Bislang ist es nur ein schlimmer Verdacht: Der frühere Nationalspieler Christoph Metzelder soll kinderpornografische Fotos verbreitet haben. Die Staatsanwaltschaft ermittelt.

Mittwoch, 04.09.2019, 11:40 Uhr aktualisiert: 04.09.2019, 11:46 Uhr
Kinderpornografie-Verdacht: Schwere Vorwürfe gegen Christoph Metzelder
Die Staatsanwaltschaft Hamburg ermittelt gegen Christoph Metzelder wegen des Verdachts der Verbreitung von Kinderpornografie.

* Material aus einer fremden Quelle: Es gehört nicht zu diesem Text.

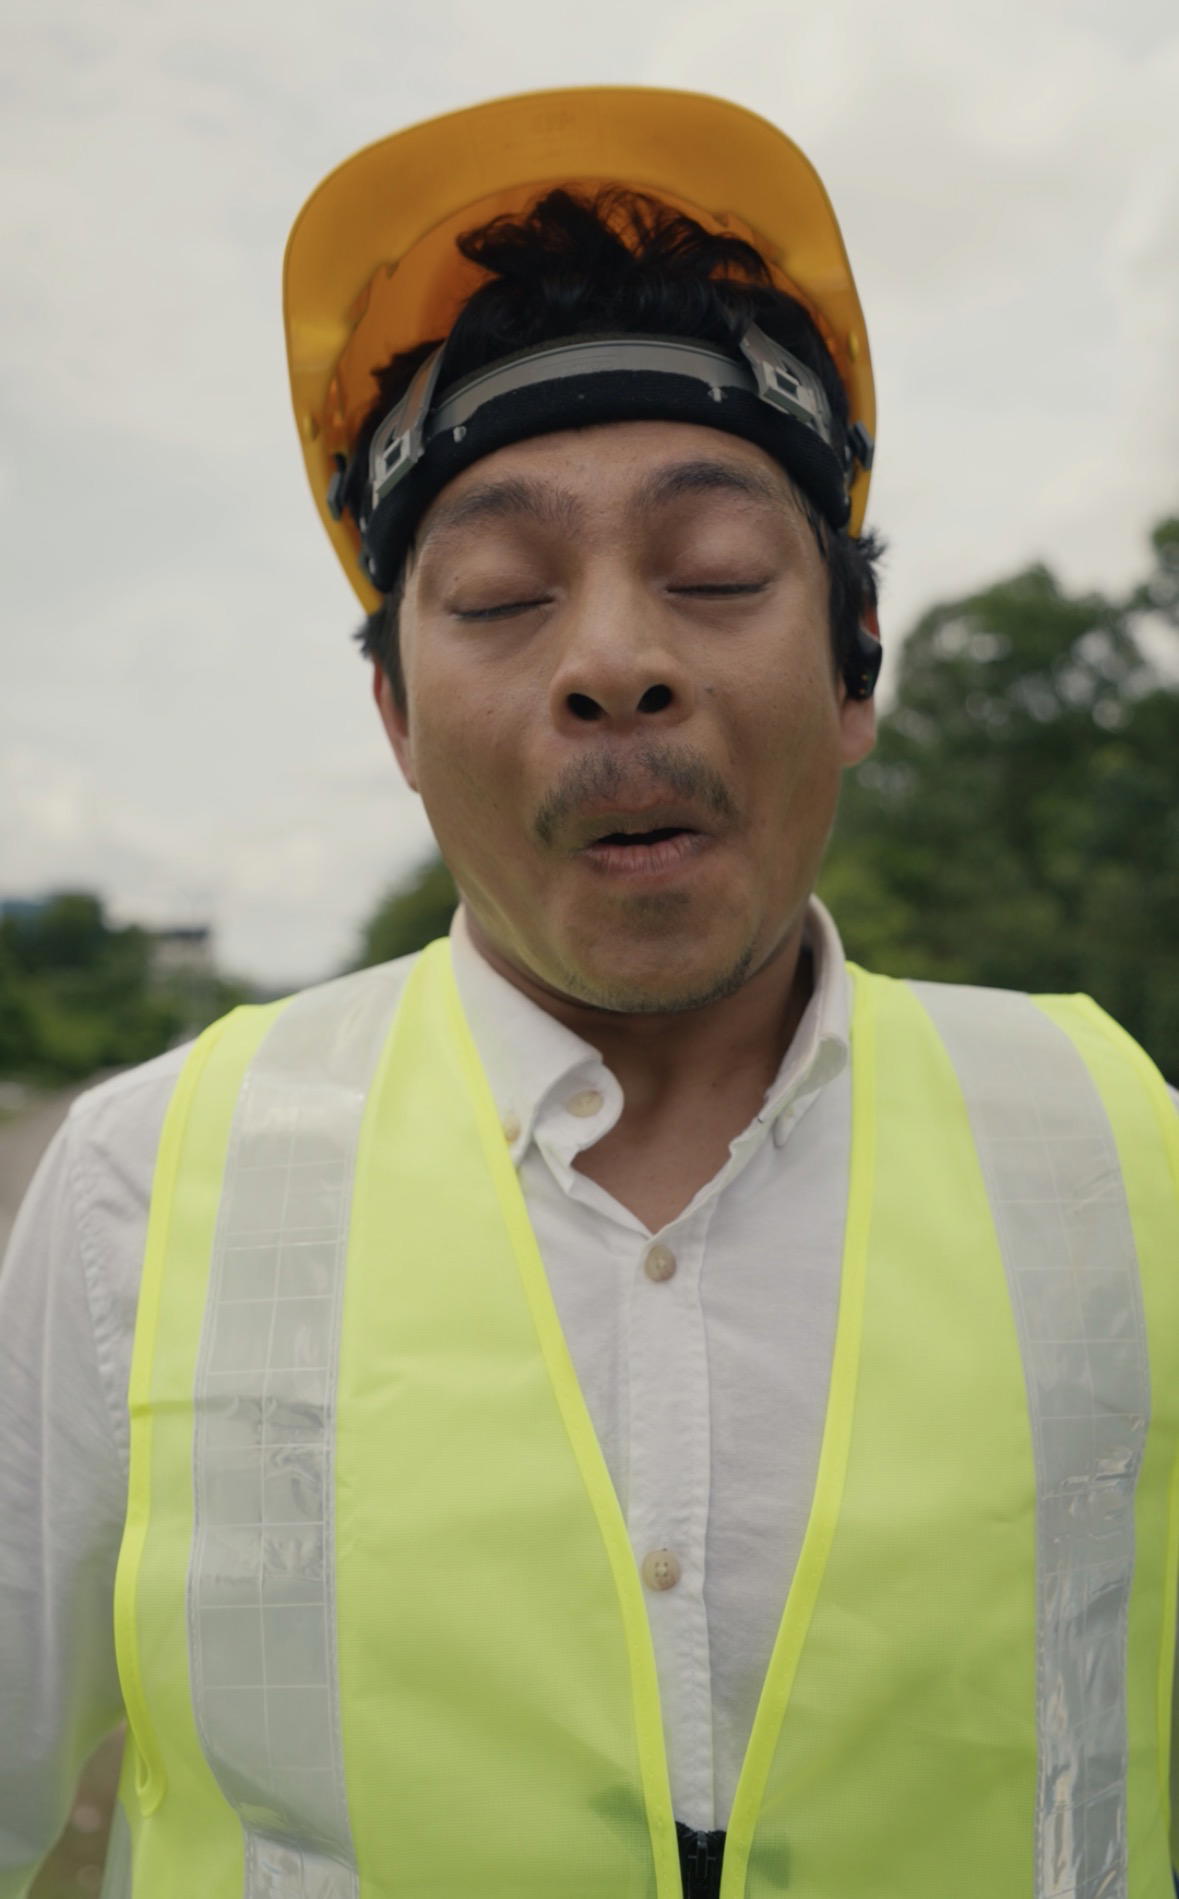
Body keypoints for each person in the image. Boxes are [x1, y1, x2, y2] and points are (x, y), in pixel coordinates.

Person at [1, 86, 1177, 1899]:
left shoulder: (1124, 1150)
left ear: (856, 675)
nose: (616, 661)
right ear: (394, 720)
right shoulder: (140, 1189)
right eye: (495, 597)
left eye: (713, 575)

Foto: Jürgen Peperhowe

Eine Sprecherin der Staatsanwaltschaft Hamburg erklärte gegenüber dem Boulevardblatt: „Wir führen ein Ermittlungsverfahren gegen einen 38-jährigen Deutschen wegen des Verdachts der Verbreitung von kinderpornografischen Schriften, dazu gehören auch digitale Bildaufnahmen. In diesem Zuge wurden Durchsuchungsbeschlüsse beim Amtsgericht Hamburg erwirkt. Diese wurden vollstreckt.“

Laut „Bild“-Zeitung soll es sich dabei um Metzelder handeln, der unter anderem für Borussia Dortmund, Real Madrid und Schalke 04 spielte. Seine Profikarriere startete er 1999 beim Drittligisten SC Preußen Münster, dort sitzt er seit 2016 auch im Aufsichtsrat.

Eine Staatsanwältin aus Hamburg bestätigte der Deutschen Presse-Agentur am Mittwoch, dass es sich bei dem Verdächtigen um Christoph Metzelder handelt. Ob und wie er sich zu den Vorwürfen geäußert hat, sagte die Staatsanwältin nicht. Er sei nicht festgenommen worden.

Hausdurchsuchung in Düsseldorf

Fahnder sollen den gebürtigen Halterner laut „Bild“ am Dienstag in der Sportschule Hennef abgefangen haben. Dort absolviert der Vizeweltmeister von 2002 zurzeit einen Lehrgang zum Fußballlehrer. Die Ermittler beschlagnahmten dem bericht zufolge das Mobil-Telefon und begleiteten ihn anschließend zu seinem Haus in Düsseldorf.

Hintergrund: Nach Informationen der Zeitung soll sich eine Ex-Freundin bei der Hamburger Polizei gemeldet haben und 15 kinderpornografische Fotos vorgelegt haben, die sie per WhatsApp bekommen haben soll. Absender: angeblich Metzelder. Die Staatsanwaltschaft bestätigte das nicht.